I.
Many Favored Monarchial Forms.
So far as the writer has been able to ascertain the United States Senate never has officially repudiated a resolution placed on its files, May 14, 1789, to the effect that it favored a title for the President and, inferentially, titles of commensurate degrees for the members of the Cabinet, Congress and other Government officials down to the Sergeant-at-arms of the Senate whom Vice-President John Adams wished to style “Usher of the Black Rod.” It was even suggested that a “canopied throne” be erected in the Senate chamber for Washington’s use.
Among the titles seriously considered for Washington were “His Elective Majesty,” “His Highness, the President of the United States of America and Protector of the Rights of the Same,” “His Elective Highness,” etc.; while his inaugural address was referred to in the minutes of the Senate as “His Most Gracious Speech.”
It is of record that Senators were addressed as “Your Highness of the Senate” and Representatives as “Your Highness of the Lower House,” while it was solemnly suggested that the proper manner for the Senate to receive the Clerk of the House of Representatives was for the Sergeant-at-arms or “Usher of the Black Rod,” with the mace on his shoulder, to meet the Clerk at the door. In view of the ire aroused between the two Houses at that time, a mallet in the hands of the “Usher of the Black Rod,” when he met the Clerk of the House of Representatives at the door, would have carried out the feelings of some of the Senators better than a mace.
These are some of the apings of royalty that were seriously considered by Congress and, on May 14, 1789, endorsed in the Senate by the very respectable vote of ten to eight. When the British burned some of the Federal buildings in Washington, 1814, many public records were destroyed, so there is difficulty in determining if this endorsement of monarchial forms was rescinded at any time from 1789 to 1814. Still, though one hundred and eighteen years have lapsed since 1789, it is not yet too late for the Senate to purge itself of this “dreadful” contempt of the great American people on this subject of titles.
For some reason, best known to themselves, the members of the first Senate decided that their session should be held behind closed doors. House rule No. 11, as inscribed on the cover of William Maclay’s journal, reads: “Inviolable secrecy shall be observed with respect to all matters transacted in the Senate while the doors are shut or as often as the same is enjoined from the chair.” The result has been that for more than a century afterward this important chapter in our history has remained almost a blank. Fortunate it was that Maclay, who with Robert Morris represented Pennsylvania in the first Senate, kept a daily record of the doings of the Upper House for the two years he was Senator.
It appears from this journal that the first great question that confronted Congress when it held its initial session in New York, April, 1789, was whether or not this “experiment” in government was to assume monarchial forms. Under date of May 1, 1789, Maclay records: “That the motives of the actors in the late Revolution were various cannot be doubted. The abolishing of royalty, the extinguishment of patronage and dependencies attached to that form of government, were the exalted motives of many revolutionists and these were the improvements meant by them to be made of the war which was forced on us by British aggression—in fine, the amelioration of government and bettering the condition of mankind.
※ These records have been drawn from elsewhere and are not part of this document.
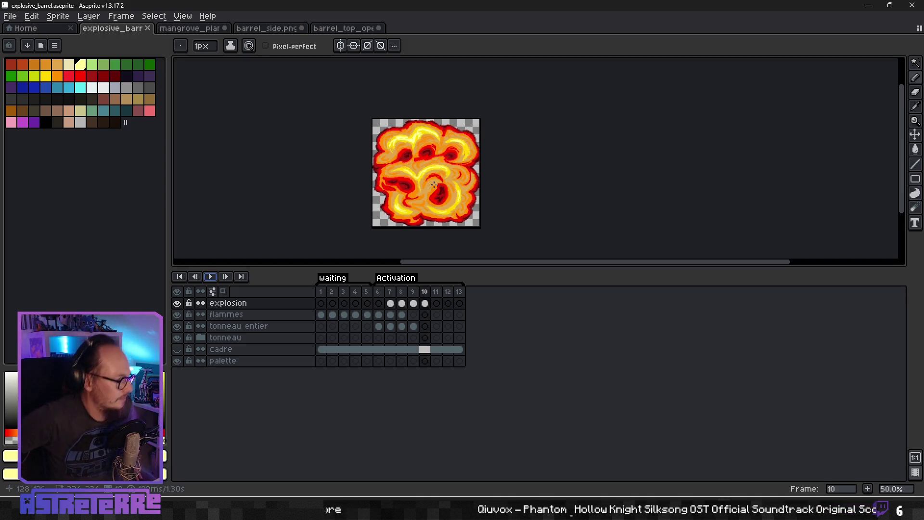
scroll(435, 185, up, 1)
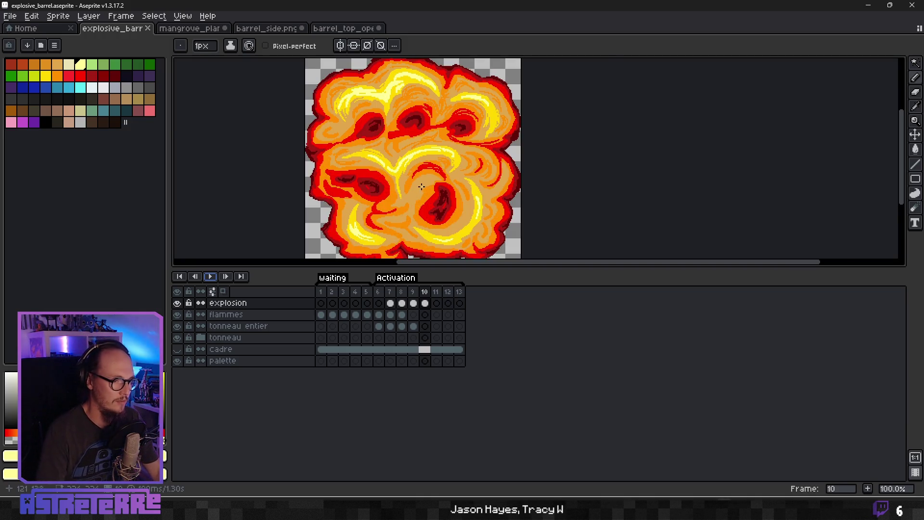
scroll(422, 187, up, 3)
alt+click(330, 150)
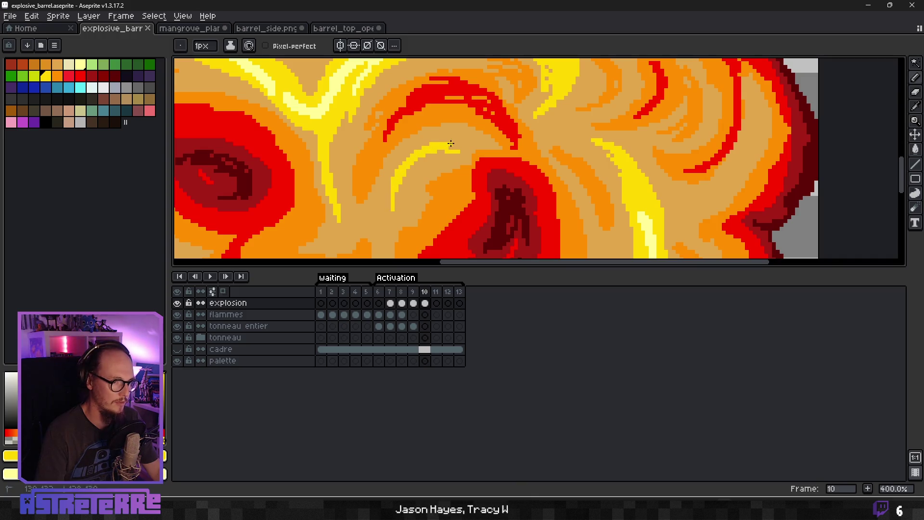
scroll(461, 149, down, 3)
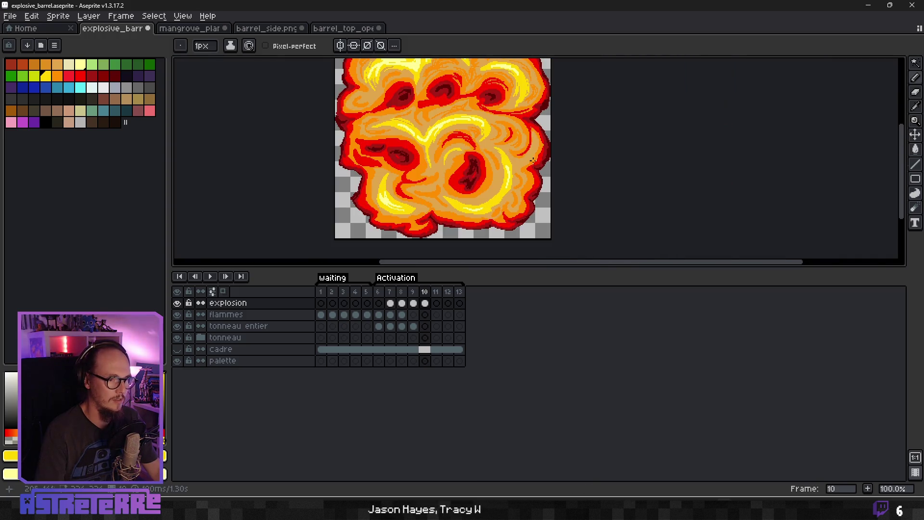
scroll(517, 165, up, 2)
These ends and none other were publicly avowed and all our constitutions and public acts were formed in this spirit.
“Yet there were not wanting a party whose motives were different. They wished for the loaves and fishes of government and cared for nothing else but a translation of the diadem from London to Boston, New York or Philadelphia, or, in other words, the creation of a new monarchy in America and to form niches for themselves in the temple of royalty. This spirit manifested itself strongly among the officers at the close of the war and I have been afraid the army would not have been disbanded if the common soldiers could have been kept together. This spirit they developed in the Order of Cincinnati, where I trust it will expend itself in a harmless flame and soon become extinguished.”
II.
A Committee on Titles.
Congress was to have met March 4, 1789, but a quorum of the House of Representatives was not had until April 1 and in the Senate not until four days later. From this time until the arrival of President Washington, April 23—Vice-President John Adams arriving only three days before—the attention of Congress was taken up with preliminary matters such as providing a home for the Executive, framing rules for themselves, considering details of the inauguration, etc.